Work to complete -
Could you copy the passage on generating initial conditions word for word, from "N = 10 #Number" up to and including "phi = 2.0*np.pi*np.random.rand(1, N)"?

Generate Initial Conditions

Initial conditions are sampled from a distribution over truncated Fourier series with random coefficients \(\{A_k, \ell_k, \phi_k\}_k\) as

\[U(x,0) = \sum_{k=1}^N A_k \sin(2 \pi \ell_k x / L + \phi_k) \ .\]
[4]:
def generate_params() -> (int, np.ndarray, np.ndarray, np.ndarray):
    """
    Returns parameters for initial conditions.
    Args:
        None
    Returns:
        int: number of Fourier series terms
        np.ndarray: amplitude of different sine waves
        np.ndarray: phase shift of different sine waves
        np.ndarray: frequency of different sine waves
    """
    N = 10 #Number of different waves
    lmin, lmax = 1, 3 #sine frequencies for intial conditions
    A = (np.random.rand(1, N) - 0.5)
    phi = 2.0*np.pi*np.random.rand(1, N)

Entries shown -
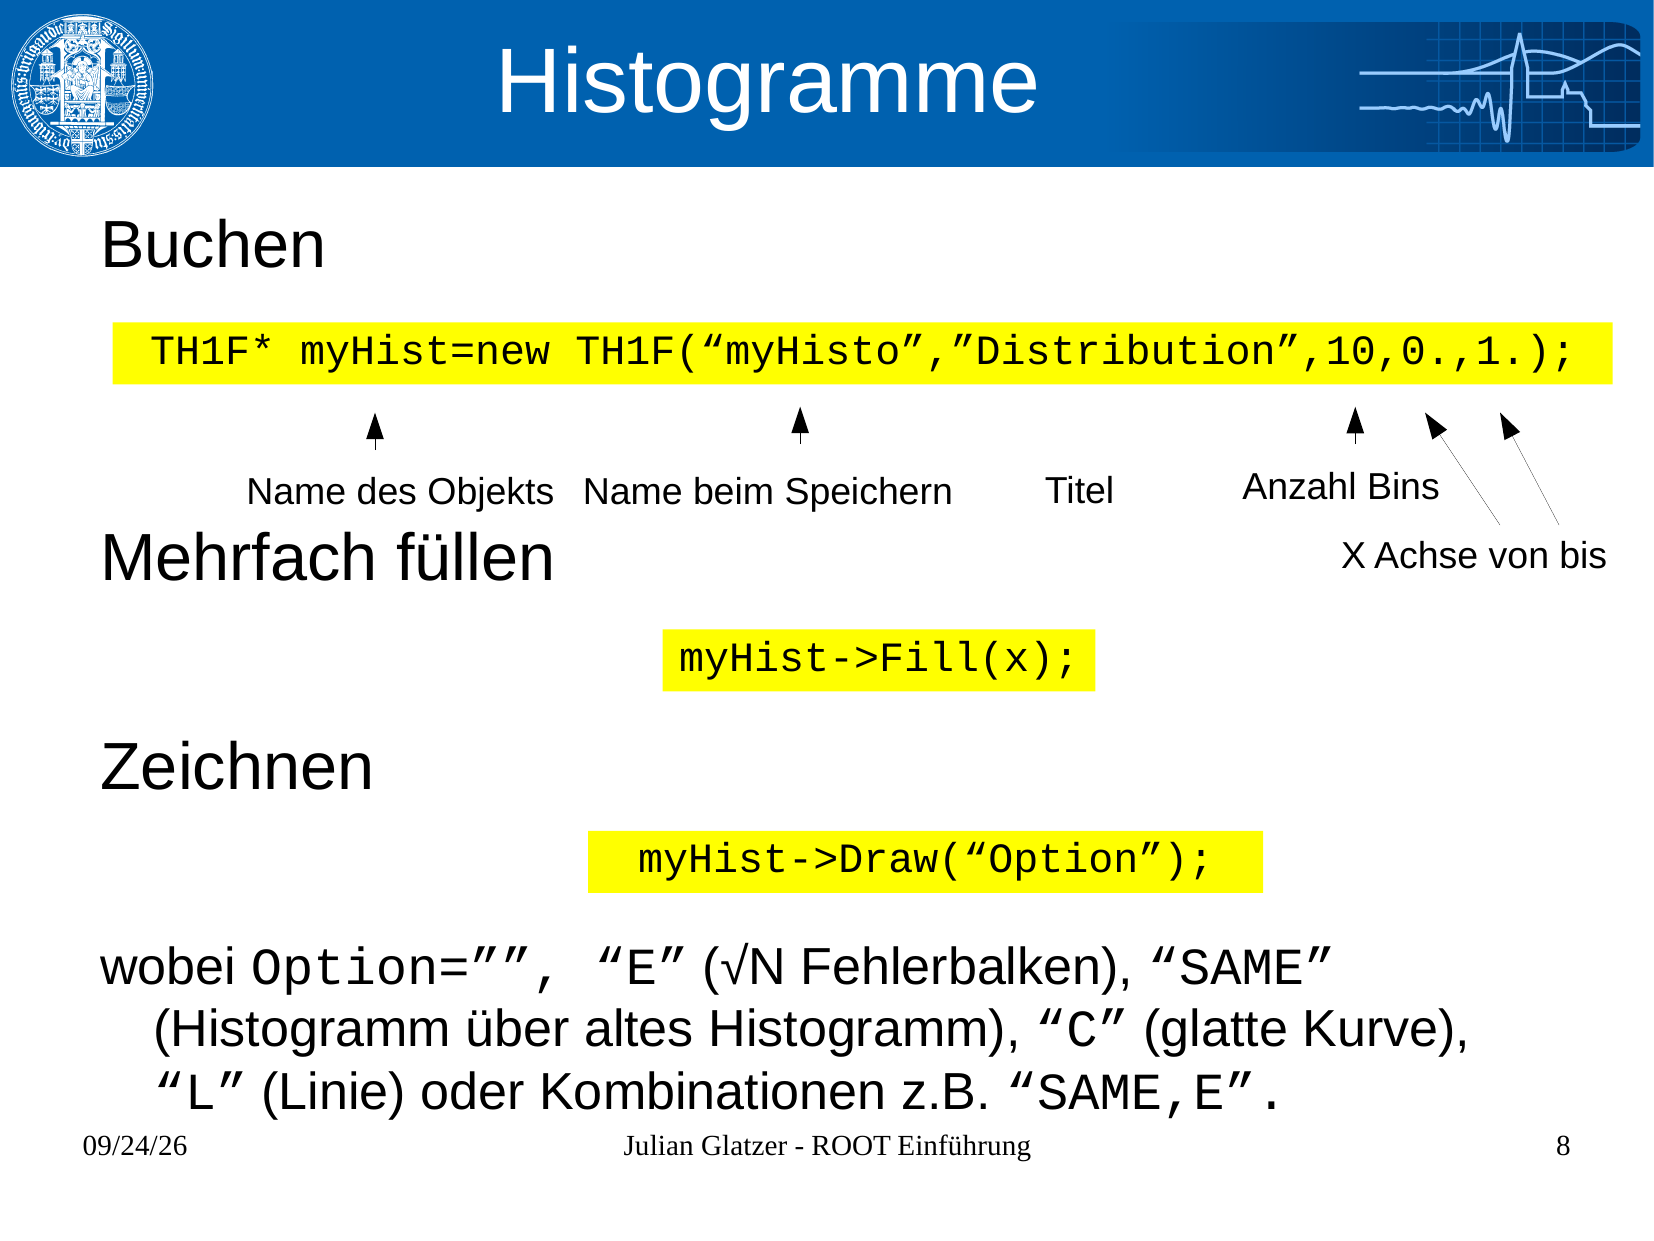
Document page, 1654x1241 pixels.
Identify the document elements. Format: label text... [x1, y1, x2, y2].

text_box Name des Objekts [231, 462, 568, 520]
list Buchen Mehrfach füllen Zeichnen wobei Option=””, “E” (√N Fehlerbalken), “SAME” (Histogramm über altes Histogramm), “C” (glatte Kurve), “L” (Linie) oder Kombinationen z.B. “SAME,E”. [82, 207, 1571, 1125]
text_box X Achse von bis [1326, 527, 1623, 584]
text_box Titel [1030, 462, 1130, 520]
text_box TH1F* myHist=new TH1F(“myHisto”,”Distribution”,10,0.,1.); [112, 322, 1613, 385]
text_box myHist->Fill(x); [662, 629, 1096, 692]
text_box Name beim Speichern [568, 462, 968, 520]
text_box Anzahl Bins [1227, 457, 1455, 515]
picture [0, 0, 1654, 167]
title Histogramme [187, 11, 1351, 151]
text_box myHist->Draw(“Option”); [588, 830, 1264, 893]
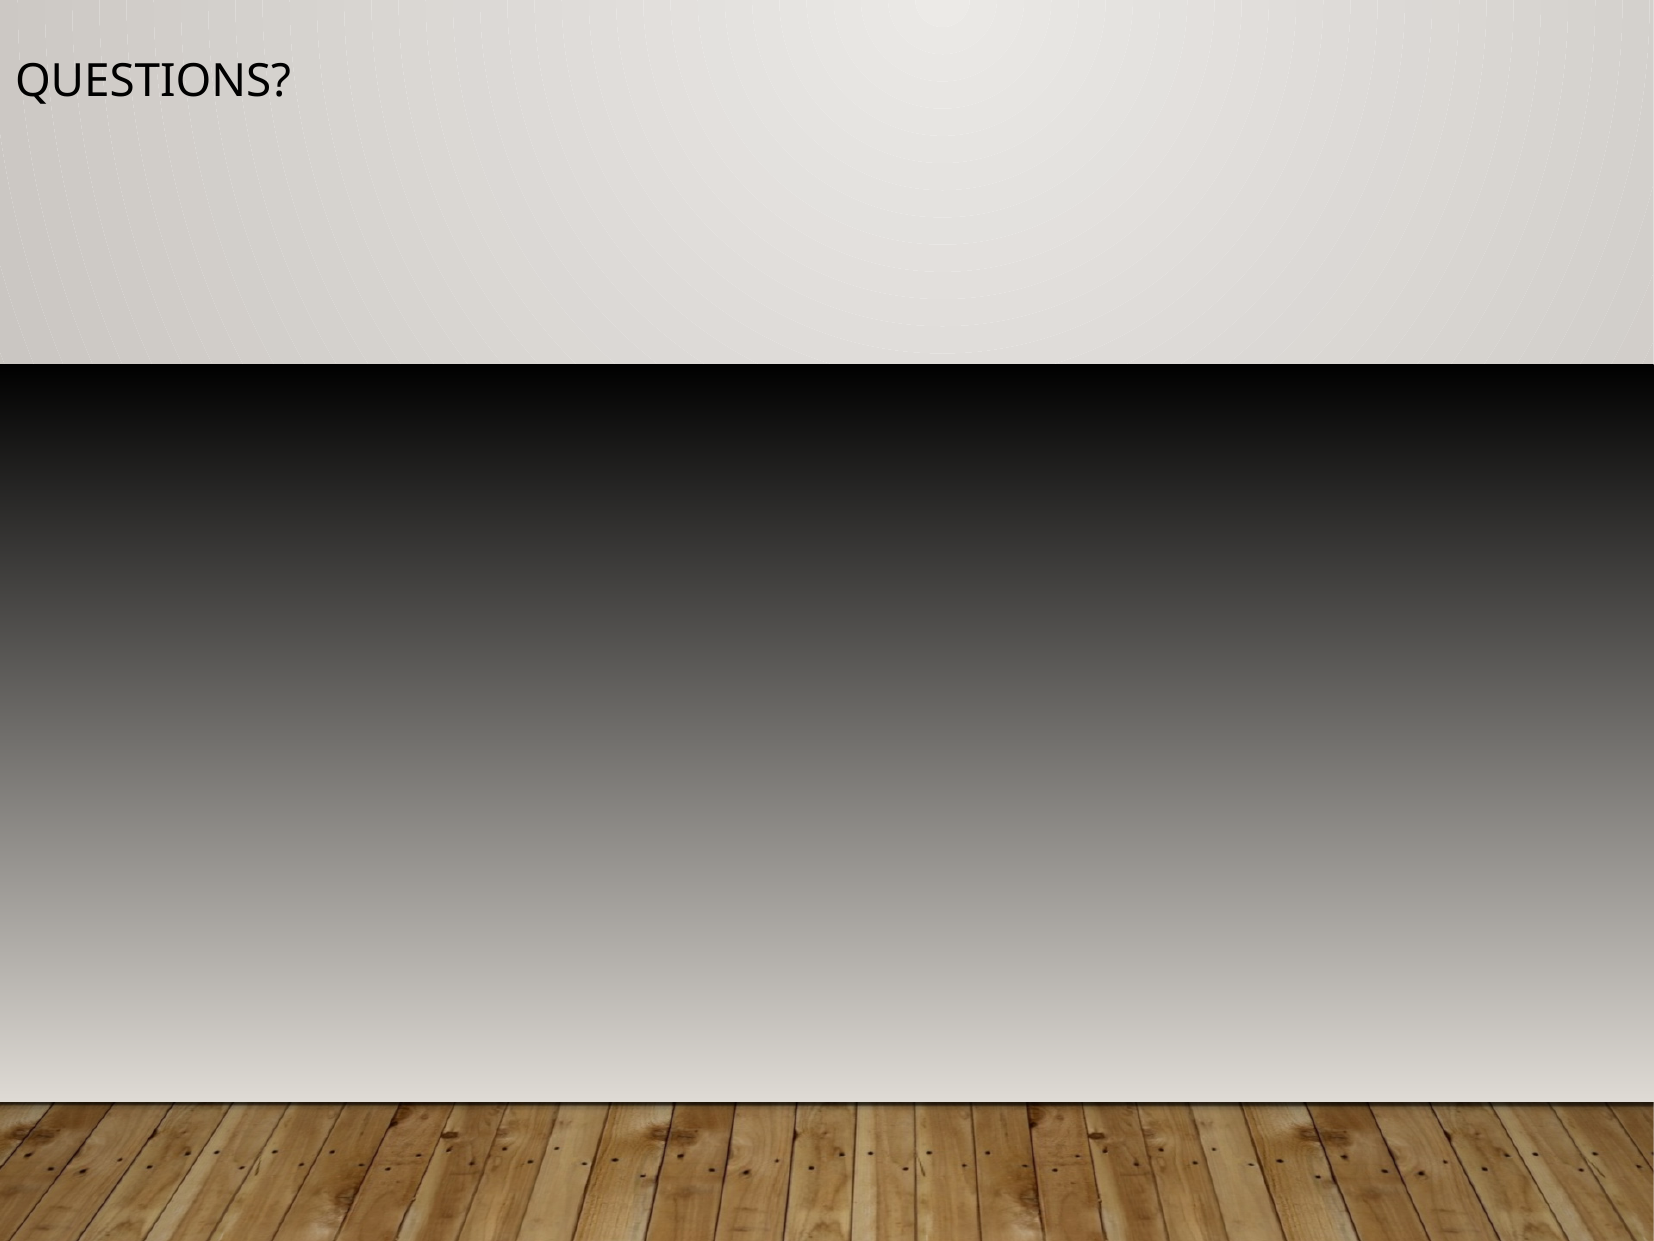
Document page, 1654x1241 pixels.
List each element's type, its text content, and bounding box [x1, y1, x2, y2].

title Questions? [0, 49, 1489, 257]
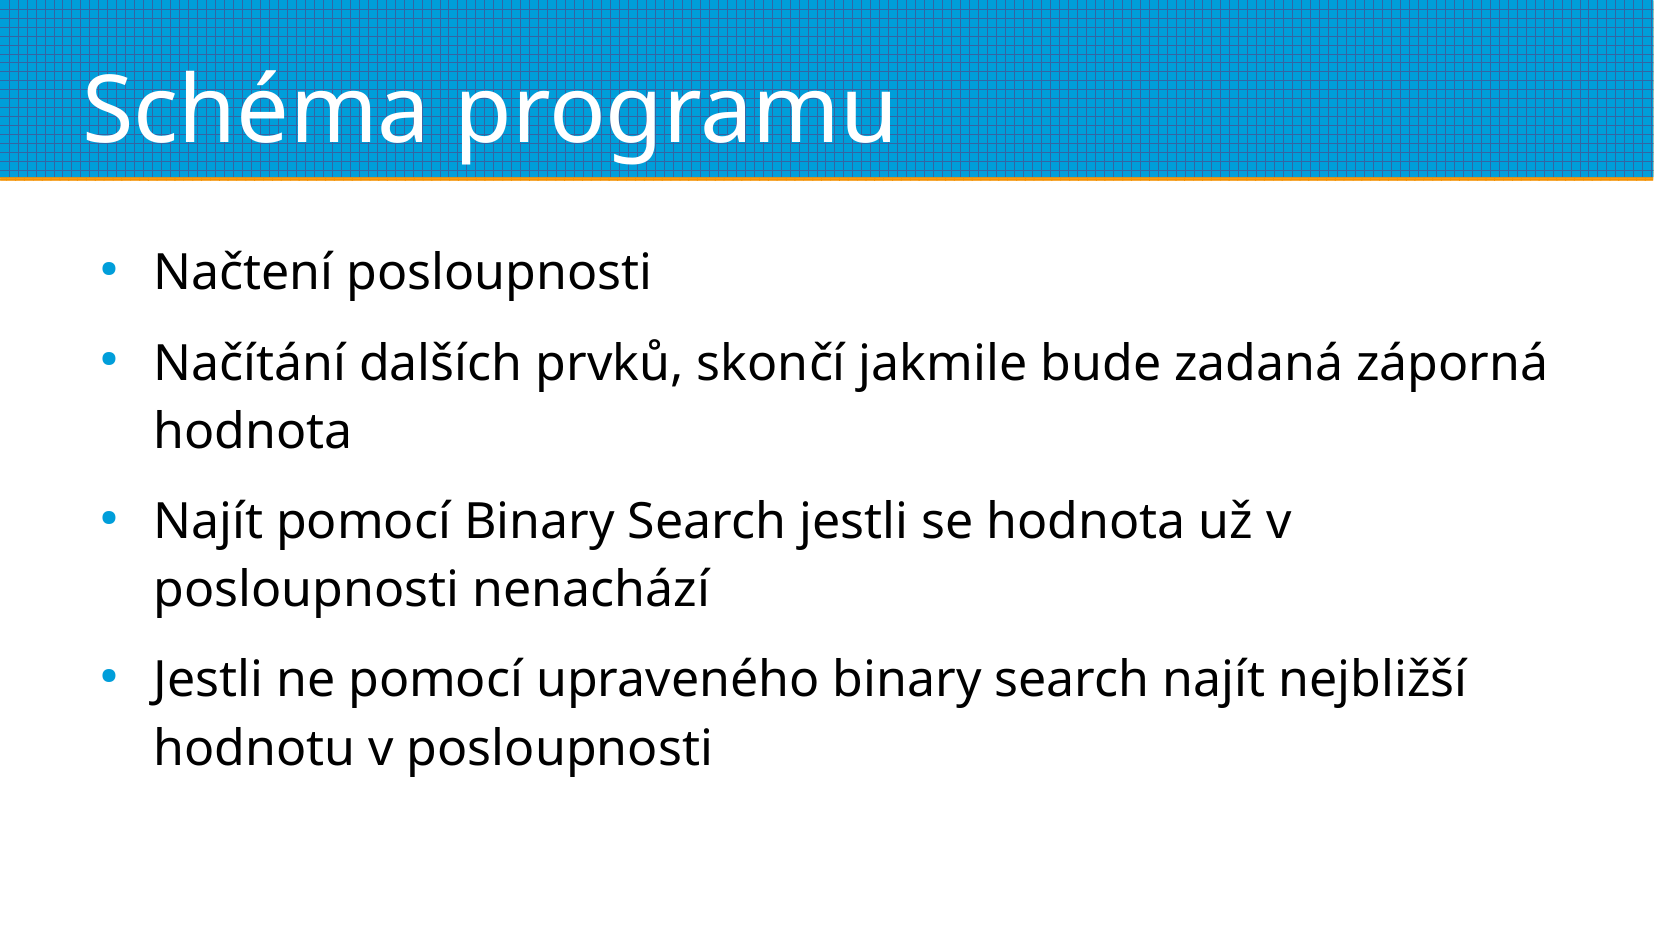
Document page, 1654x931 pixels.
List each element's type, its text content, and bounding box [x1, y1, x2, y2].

Solution to this exercise -
N = 10 #Number of different waves
    lmin, lmax = 1, 3 #sine frequencies for intial conditions
    A = (np.random.rand(1, N) - 0.5)
    phi = 2.0*np.pi*np.random.rand(1, N)